Oui, généralement — le quartier suit le solide bilan de sécurité de Séoul dans son ensemble, et la scène bar-et-galerie du soir maintient une quantité raisonnable de trafic piéton sur les rues principales une fois les ateliers fermés. Comme pour toute zone résidentielle-industrielle à faible trafic, s’en tenir aux rues principales éclairées plutôt qu’aux ruelles non éclairées tard le soir est sensé.
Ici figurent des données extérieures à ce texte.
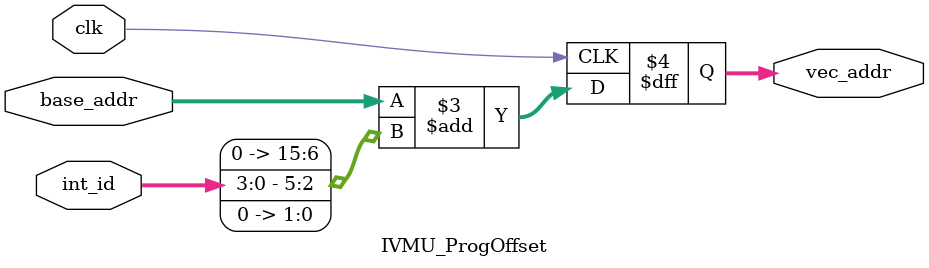
<source format=sv>
module IVMU_ProgOffset #(parameter OFFSET_W=16) (
    input clk,
    input [OFFSET_W-1:0] base_addr,
    input [3:0] int_id,
    output reg [OFFSET_W-1:0] vec_addr
);
always @(posedge clk) begin
    vec_addr <= base_addr + (int_id << 2);
end
endmodule

</source>
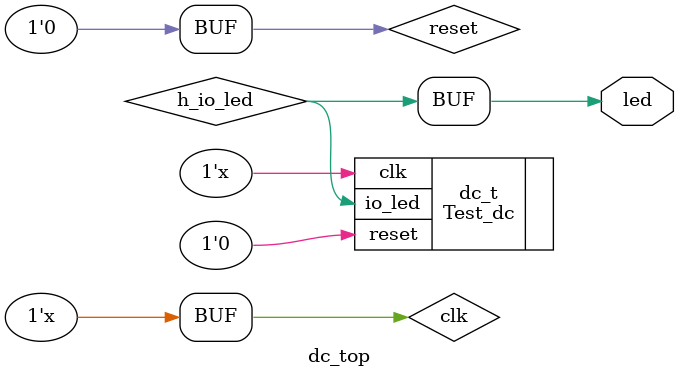
<source format=v>


module dc_top(output led);

  wire h_io_led;
  reg clk, reset;
  initial begin
	clk = 1; reset = 0;
	 #5  reset = 1;    // Assert the reset
	#25  reset = 0; 
  end

  always begin
   #10  clk = ~clk; // Toggle clock every 5 ticks
  end
	
  assign led = h_io_led;

  
  //assign res = 1'h0;
  
  
  Test_dc dc_t(.clk(clk), .reset(reset), .io_led( h_io_led ));
endmodule




</source>
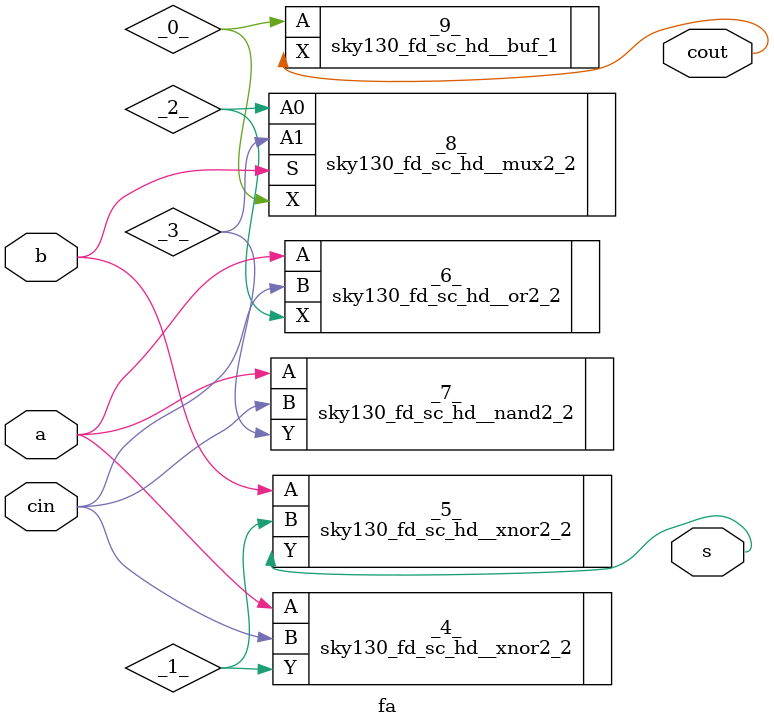
<source format=v>
/* Generated by Yosys 0.34 (git sha1 4a1b5599258, gcc 8.3.1 -fPIC -Os) */

module fa(a, b, cin, s, cout);
  wire _0_;
  wire _1_;
  wire _2_;
  wire _3_;
  input a;
  wire a;
  input b;
  wire b;
  input cin;
  wire cin;
  output cout;
  wire cout;
  output s;
  wire s;
  sky130_fd_sc_hd__xnor2_2 _4_ (
    .A(a),
    .B(cin),
    .Y(_1_)
  );
  sky130_fd_sc_hd__xnor2_2 _5_ (
    .A(b),
    .B(_1_),
    .Y(s)
  );
  sky130_fd_sc_hd__or2_2 _6_ (
    .A(a),
    .B(cin),
    .X(_2_)
  );
  sky130_fd_sc_hd__nand2_2 _7_ (
    .A(a),
    .B(cin),
    .Y(_3_)
  );
  sky130_fd_sc_hd__mux2_2 _8_ (
    .A0(_2_),
    .A1(_3_),
    .S(b),
    .X(_0_)
  );
  sky130_fd_sc_hd__buf_1 _9_ (
    .A(_0_),
    .X(cout)
  );
endmodule

</source>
Ai-je besoin d’une voiture pour rejoindre l’un ou l’autre quartier, ou les transports en commun suffisent-ils ?

Les transports en commun suffisent entièrement pour les deux — la station Mullae et la station Sindang sont toutes deux bien desservies par le métro, et aucun des deux quartiers ne nécessite de voiture ni de marche importante au-delà de la zone immédiate de la station pour atteindre ses principaux points d’intérêt.

Y a-t-il quelque chose à voir à Mullae-dong ou Sindang-dong pour les visiteurs spécifiquement intéressés par l’architecture ?

Mullae-dong davantage — les conversions brutes et adaptatives de bâtiments d’usine et d’atelier offrent une étude de cas architecturale vraiment distincte comparée aux projets de rénovation plus soignés de Séoul ailleurs. L’attrait de Sindang-dong est culinaire et social plutôt qu’architectural, avec moins à offrir aux visiteurs spécifiquement centrés sur le design de bâtiments.